When the Broward County Aviation Department rolled up its collective sleeves to replace the checked baggage inspection system in Terminal 4 at Fort Lauderdale-Hollywood International Airport (FLL), the team had a wealth of experience on its side. The department had replaced similar systems in FLL’s three other terminals over the past decade.
In addition, Whiting-Turner won the design-build contract through the Broward County solicitation procurement process, and it previously completed new baggage systems in terminals 1 and 3. As such, it brought a lot of institutional knowledge that would be beneficial to the design and building of the new baggage system at Terminal 4.
In effect, the band was back together. And the players tapped into their shared history of what worked (and didn’t) during the past projects to keep the $38.2 million Terminal 4 project on budget and on time. Construction began in April 2019, and the new system came online in January 2021.
“Having a contractor that has already been through it was a big benefit to us from a project standpoint,” says Curtis Celestine, expansion project administrator for the Broward County Aviation Department. “The working relationship is a big part of it.”
Before construction of the new baggage system began, the project team used a 3-D scan of the existing facility to help identify potential utility conflicts.
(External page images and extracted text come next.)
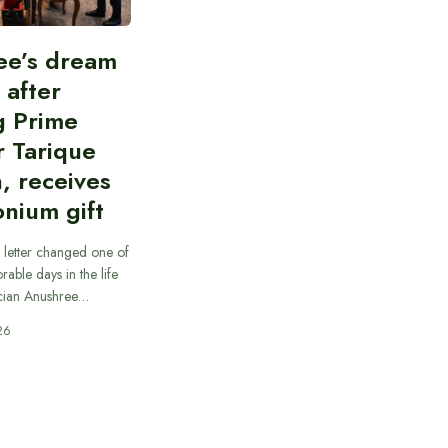
ee’s dream
d after
g Prime
r Tarique
, receives
nium gift
 letter changed one of
able days in the life
cian Anushree…
26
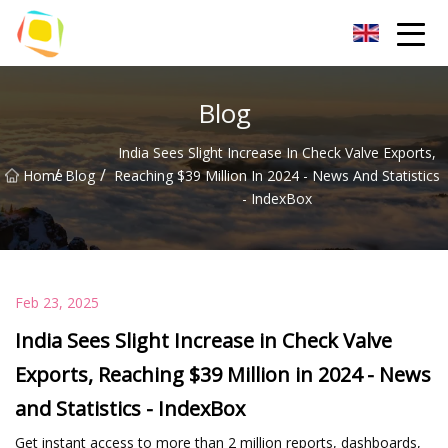
Beach Sand Inc.
Blog
India Sees Slight Increase In Check Valve Exports,
/
/
Home
Blog
Reaching $39 Million In 2024 - News And Statistics
- IndexBox
Feb 23, 2025
India Sees Slight Increase in Check Valve
Exports, Reaching $39 Million in 2024 - News
and Statistics - IndexBox
Get instant access to more than 2 million reports, dashboards,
Scott Hinrichs, vice president/principal at GRAEF, notes that this was a strategy the engineering, planning and design firm carried over from its work on the Terminal 3 project.
“We learned a lot of lessons in terms of being able to anticipate utility conflicts and be prepared with solutions as opposed to just letting them happen,” Hinrichs explains. “We were able to merge the scan into our 3-D building information model so we could run clash-detection programs to find interferences between proposed conveyors and utilities with existing infrastructure and utilities,” he explains.
Mark Gale, chief executive officer/director of aviation for Broward County Aviation Department, draws a straight line between the system improvements and passenger service.
“The baggage handling and screening equipment upgrades we’re making at FLL improve operational efficiencies for our airline partners, such as increasing the speed and ease of bag processing and adding advanced security layers. These enhancements, in turn, provide customer service benefits in the long run,” Gale explains. “Our overall goal with ongoing terminal modernization efforts is to provide the best possible airport experience for passengers traveling through FLL.”